In confronting him, the loved ones of the slain worshippers did indeed forgive him and in the same breath told him this was his opportunity to repent.
It is this challenge to repent that deserves to be widely disseminated and discussed.
Demonstrating the powerful, all-inclusive mercy of God is the fruit of profound faith and spiritual discipline. God’s unrelenting and universal love is a core message of the Christian life as I understand it (steeped as I am in the Universalist witness).
The community of survivors that held and holds that killer in prayer, offering him forgiveness, demonstrating for him the nature of God, bathing him in the light of divine love are not weak. They are not meek and mild.
Forgiving him does not mean exonerating him. It doesn’t mean declaring him “not guilty.” It doesn’t mean not holding him accountable.
The point of bringing that murderer the light of God is to illuminate the evil he has done.
To make him see it. To make him acknowledge it. God’s light illumines the space where evil lurks, showing it to you. Making it visible to you. Being compelled to see what you have done—and to see it through the eyes of the ones who bear the consequences of what you did—is meant to awaken remorse, contrition, confession.
People have a tendency to cover up our mistakes, our missteps, our—let’s just say it—our sins through denial. We deny we have done anything wrong, or we deny that our actions were wrong, finding ways to justify or rationalize.

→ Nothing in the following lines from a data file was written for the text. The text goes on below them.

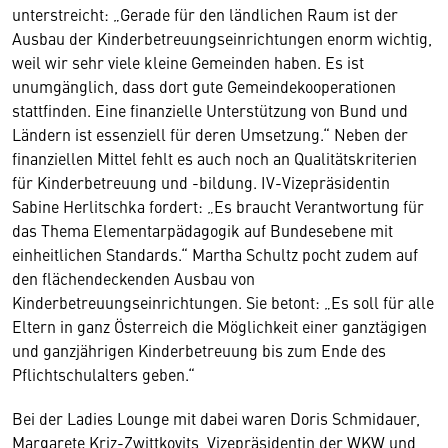
unterstreicht: „Gerade für den ländlichen Raum ist der
Ausbau der Kinderbetreuungseinrichtungen enorm wichtig,
weil wir sehr viele kleine Gemeinden haben. Es ist
unumgänglich, dass dort gute Gemeindekooperationen
stattfinden. Eine finanzielle Unterstützung von Bund und
Ländern ist essenziell für deren Umsetzung.“ Neben der
finanziellen Mittel fehlt es auch noch an Qualitätskriterien
für Kinderbetreuung und -bildung. IV-Vizepräsidentin
Sabine Herlitschka fordert: „Es braucht Verantwortung für
das Thema Elementarpädagogik auf Bundesebene mit
einheitlichen Standards.“ Martha Schultz pocht zudem auf
den flächendeckenden Ausbau von
Kinderbetreuungseinrichtungen. Sie betont: „Es soll für alle
Eltern in ganz Österreich die Möglichkeit einer ganztägigen
und ganzjährigen Kinderbetreuung bis zum Ende des
Pflichtschulalters geben.“
Bei der Ladies Lounge mit dabei waren Doris Schmidauer,
Margarete Kriz-Zwittkovits, Vizepräsidentin der WKW und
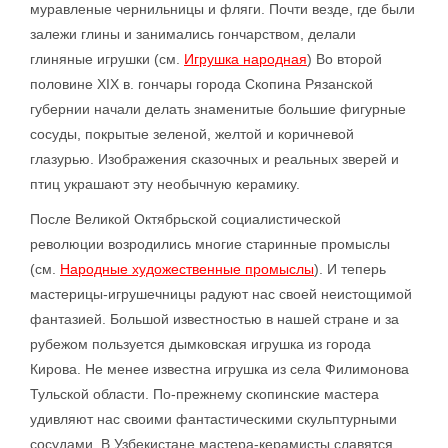
муравленые чернильницы и фляги. Почти везде, где были
залежи глины и занимались гончарством, делали
глиняные игрушки (см.
Игрушка народная
) Во второй
половине XIX в. гончары города Скопина Рязанской
губернии начали делать знаменитые большие фигурные
сосуды, покрытые зеленой, желтой и коричневой
глазурью. Изображения сказочных и реальных зверей и
птиц украшают эту необычную керамику.
После Великой Октябрьской социалистической
революции возродились многие старинные промыслы
(см.
Народные художественные промыслы
). И теперь
мастерицы-игрушечницы радуют нас своей неистощимой
фантазией. Большой известностью в нашей стране и за
рубежом пользуется дымковская игрушка из города
Кирова. Не менее известна игрушка из села Филимонова
Тульской области. По-прежнему скопинские мастера
удивляют нас своими фантастическими скульптурными
сосудами. В Узбекистане мастера-керамисты славятся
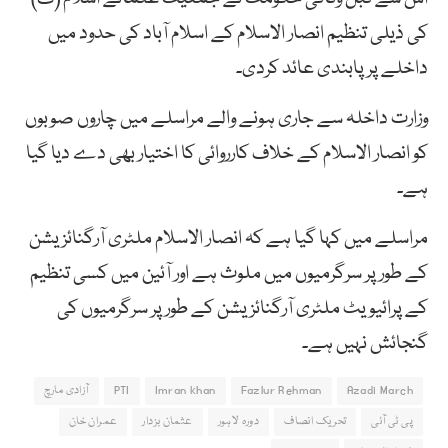
کی ذیلی تنظیم انصار الاسلام کے اسلام آباد کی حدود میں
داخلے پر پابندی عائد کردی۔
وزارت
داخلہ
سے
جاری
ہونے
والے
مراسلے میں
چاروں صوبوں
کو انصار الاسلام کے خلاف کارروائی کا اختیار بھی دے دیا گیا
ہے۔
مراسلے
میں
کہا
گیا
ہے
کہ
انصار
الاسلام
ملٹری
آرگنائزیشن
کے
طور
پر
سرگرمیوں
میں
ملوث
ہے اور آئین میں کسی تنظیم
کے پرائیویٹ ملٹری آرگنائزیشن کے طور پر سرگرمیوں کی
گنجائش نہیں ہے۔
Azadi March
Fazlur Rehman
Imran khan
PTI
آزادی مارچ
پی ٹی آئی
تحریک انصاف
دورہ لاہور
عثمان بزدار
عمران خان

The unrelenting soul-force of those who would hold us accountable blow that all away. Look at what you’ve done, they say, see it here in the light. Acknowledge it.
And repent.
The humane response to being shown clearly the nature of our wrongs is to regret them, be sorry for them, to repent of them and ask forgiveness to those who we wronged.
The German theologian and martyr Dietrich Bonheoffer speaks of “cheap grace,” like being given the “get out of jail free” card easily and quickly. Cheap grace is, in his words, “the preaching of forgiveness without requiring repentance.”
I don’t think what we’re seeing here is cheap grace. The Christian witness of forgiveness manifested by the loved ones of the nine martyrs of Charleston was one that required repentance.
And some kind of repentance is required if we are to ever have racial justice.
I have so few answers on what this might look like for all of us trying to live through the continuing legacy of slavery and colonialism on this continent. Except that the evil that white people have inflicted on Black and Native peoples will not magically evaporate.
And that without repentance, without the public confession of wrongdoing and without official apology, without a thorough examination of conscience by every person who benefits in the racial system of advantage and disadvantage, there can be no reconciliation, no justice, no peace.